━━━ Texto para leitura ━━━
Zerka também acredita que os ultraconservadores norte-americanos vão se concentrar nos próximos quatro anos na oposição a Biden e na tentativa de retornar à Casa Branca, o que deixará líderes próximos a Trump, como Johnson, Orbán e Kaczynski, sem interlocutores disponíveis em Washington. Islam, por sua vez, está convencida de que “a colaboração populista transatlântica se intensificará porque essas forças têm uma agenda de longo prazo e a experiência dos Estados Unidos lhes mostrou que aquelas que ainda não tomaram o poder podem fazer isso”.

Os analistas concordam em que a grave crise econômica causada pela pandemia, cujo maior impacto poderia ocorrer no primeiro semestre de 2021, dará ao populismo europeu a oportunidade de recuperar o terreno perdido. Nos últimos meses se viu deslocado pelas medidas de ajuda emergencial e de estímulo fiscal adotadas pela maioria dos Governos. “Mas se a pandemia se prolonga, a frustração aumentará e os líderes populistas estão cientes de que poderão transmitir sua mensagem”, prevê Zerka. Sem Trump e com a pandemia no meio, o populismo europeu está abalado, mas não afundado. Somente agachado.
━━━ Material ━━━
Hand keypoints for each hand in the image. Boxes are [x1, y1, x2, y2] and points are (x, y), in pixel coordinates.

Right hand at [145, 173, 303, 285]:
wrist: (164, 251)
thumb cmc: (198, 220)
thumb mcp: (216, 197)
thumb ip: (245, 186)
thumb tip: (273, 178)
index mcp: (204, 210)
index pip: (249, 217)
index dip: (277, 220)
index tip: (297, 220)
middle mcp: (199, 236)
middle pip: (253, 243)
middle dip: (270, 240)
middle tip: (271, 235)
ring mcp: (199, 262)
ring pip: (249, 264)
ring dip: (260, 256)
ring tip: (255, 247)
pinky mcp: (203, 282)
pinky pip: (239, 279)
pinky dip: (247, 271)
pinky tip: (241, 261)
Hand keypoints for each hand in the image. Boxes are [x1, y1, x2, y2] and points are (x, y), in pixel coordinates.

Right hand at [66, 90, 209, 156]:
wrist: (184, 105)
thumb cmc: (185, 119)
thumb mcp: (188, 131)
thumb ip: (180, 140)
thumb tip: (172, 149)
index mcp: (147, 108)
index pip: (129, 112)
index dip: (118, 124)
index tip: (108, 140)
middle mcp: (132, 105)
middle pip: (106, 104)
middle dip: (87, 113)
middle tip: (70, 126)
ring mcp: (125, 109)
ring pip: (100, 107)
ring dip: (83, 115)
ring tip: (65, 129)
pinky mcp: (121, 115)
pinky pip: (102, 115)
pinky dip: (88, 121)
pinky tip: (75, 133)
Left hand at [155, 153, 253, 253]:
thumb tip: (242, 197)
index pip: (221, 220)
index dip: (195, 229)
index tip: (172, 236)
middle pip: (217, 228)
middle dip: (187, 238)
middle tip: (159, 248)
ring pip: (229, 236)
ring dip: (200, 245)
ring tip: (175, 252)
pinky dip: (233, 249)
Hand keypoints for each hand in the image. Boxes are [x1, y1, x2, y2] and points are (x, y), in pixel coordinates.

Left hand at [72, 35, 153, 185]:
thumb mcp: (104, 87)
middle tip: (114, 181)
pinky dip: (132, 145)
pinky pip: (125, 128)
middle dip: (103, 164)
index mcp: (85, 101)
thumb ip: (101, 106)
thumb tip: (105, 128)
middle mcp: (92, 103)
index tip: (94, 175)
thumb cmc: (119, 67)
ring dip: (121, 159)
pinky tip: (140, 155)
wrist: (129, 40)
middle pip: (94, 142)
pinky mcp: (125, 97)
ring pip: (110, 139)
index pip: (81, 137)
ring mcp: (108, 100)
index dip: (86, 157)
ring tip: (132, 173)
━━━
- Tarefa -
Copie do texto sobre o populismo europeu o trecho que se inicia com as palavras "Os analistas concordam" e se encerra com "afundado. Somente agachado.".

- Resolução -
Os analistas concordam em que a grave crise econômica causada pela pandemia, cujo maior impacto poderia ocorrer no primeiro semestre de 2021, dará ao populismo europeu a oportunidade de recuperar o terreno perdido. Nos últimos meses se viu deslocado pelas medidas de ajuda emergencial e de estímulo fiscal adotadas pela maioria dos Governos. “Mas se a pandemia se prolonga, a frustração aumentará e os líderes populistas estão cientes de que poderão transmitir sua mensagem”, prevê Zerka. Sem Trump e com a pandemia no meio, o populismo europeu está abalado, mas não afundado. Somente agachado.